■ **Required action**
Copy exactly, and only, the lines that start at the line containing "3. Check that" and end at the last line of the material below.

■ **Dataset excerpts**
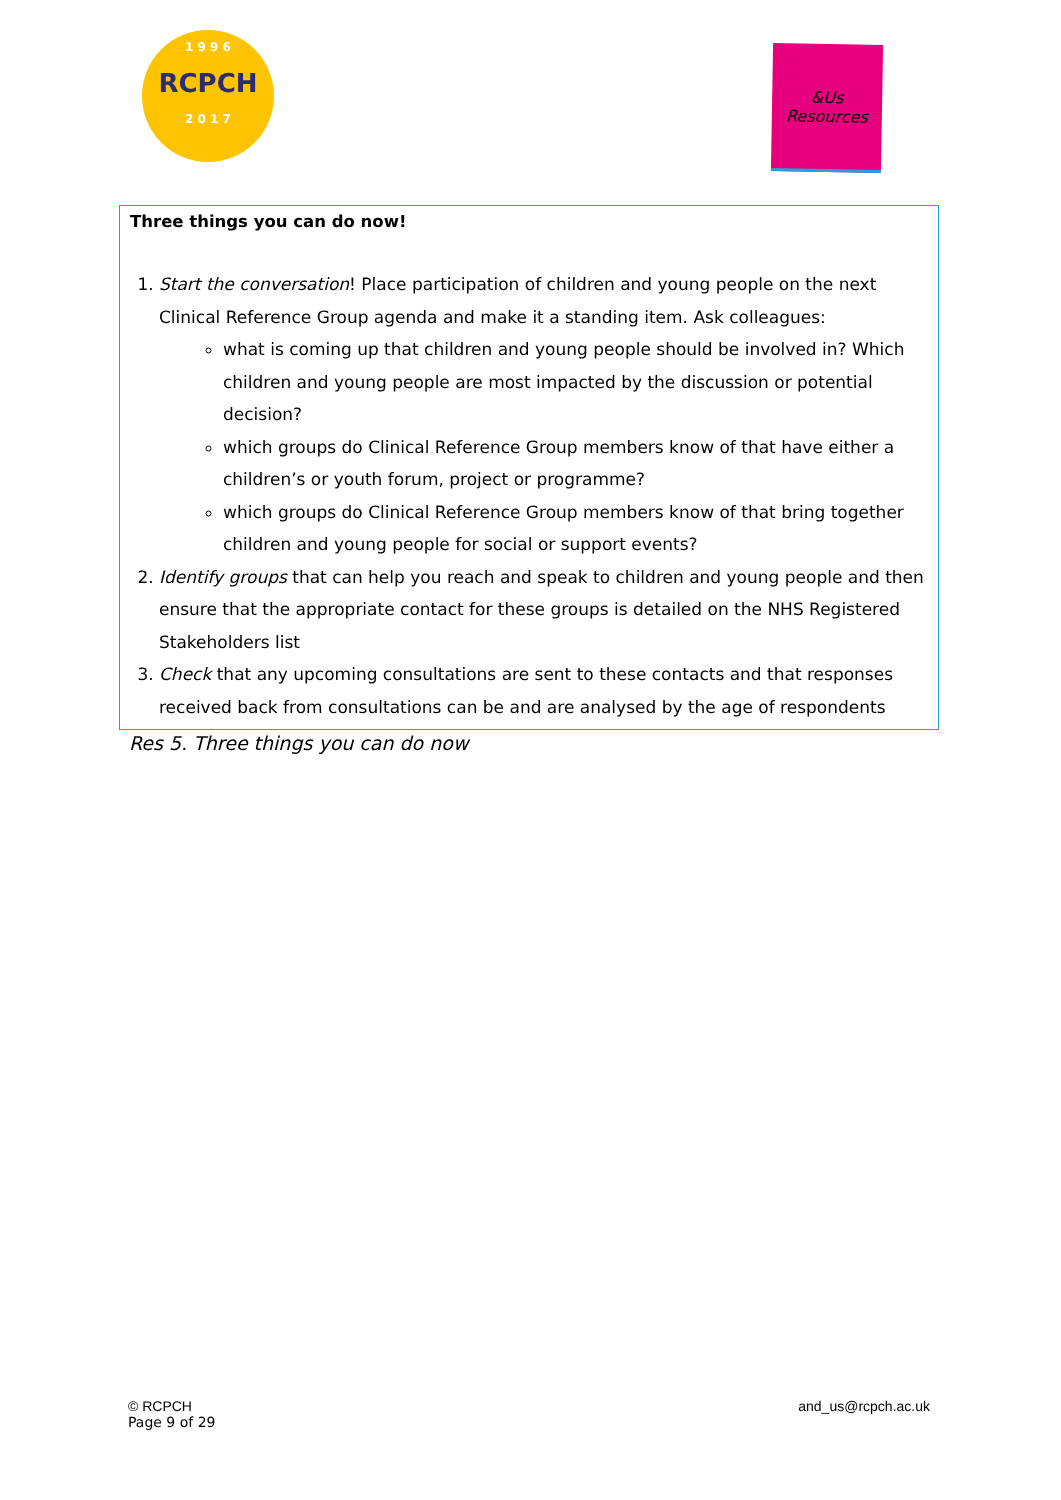1 9 9 6
RCPCH
2 0 1 7
&Us
Resources
Three things you can do now!
1. Start the conversation! Place participation of children and young people on the next Clinical Reference Group agenda and make it a standing item. Ask colleagues:
what is coming up that children and young people should be involved in? Which children and young people are most impacted by the discussion or potential decision?
which groups do Clinical Reference Group members know of that have either a children’s or youth forum, project or programme?
which groups do Clinical Reference Group members know of that bring together children and young people for social or support events?
2. Identify groups that can help you reach and speak to children and young people and then ensure that the appropriate contact for these groups is detailed on the NHS Registered Stakeholders list
3. Check that any upcoming consultations are sent to these contacts and that responses received back from consultations can be and are analysed by the age of respondents
Res 5. Three things you can do now
© RCPCH
Page 9 of 29
and_us@rcpch.ac.uk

■ **Response to this task**
3. Check that any upcoming consultations are sent to these contacts and that responses received back from consultations can be and are analysed by the age of respondents
Res 5. Three things you can do now
© RCPCH
Page 9 of 29
and_us@rcpch.ac.uk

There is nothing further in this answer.